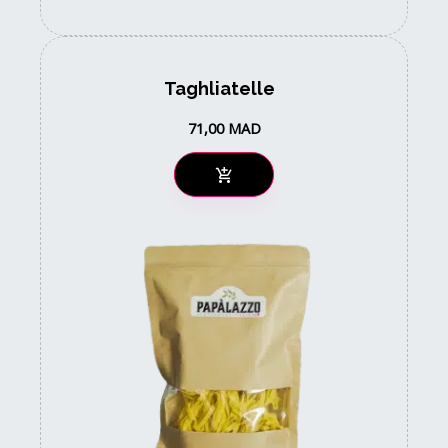
Taghliatelle
71,00
MAD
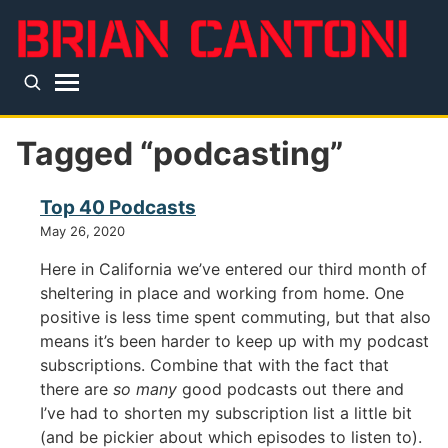
Skip to main content
Top level navigation menu
Tagged “podcasting”
Top 40 Podcasts
May 26, 2020
Here in California we’ve entered our third month of
sheltering in place and working from home. One
positive is less time spent commuting, but that also
means it’s been harder to keep up with my podcast
subscriptions. Combine that with the fact that
there are
so many
good podcasts out there and
I’ve had to shorten my subscription list a little bit
(and be pickier about which episodes to listen to).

#####

What the exercise asks
Find how many lines of the records hold the string "with", then give that number by itself.

Task solution
2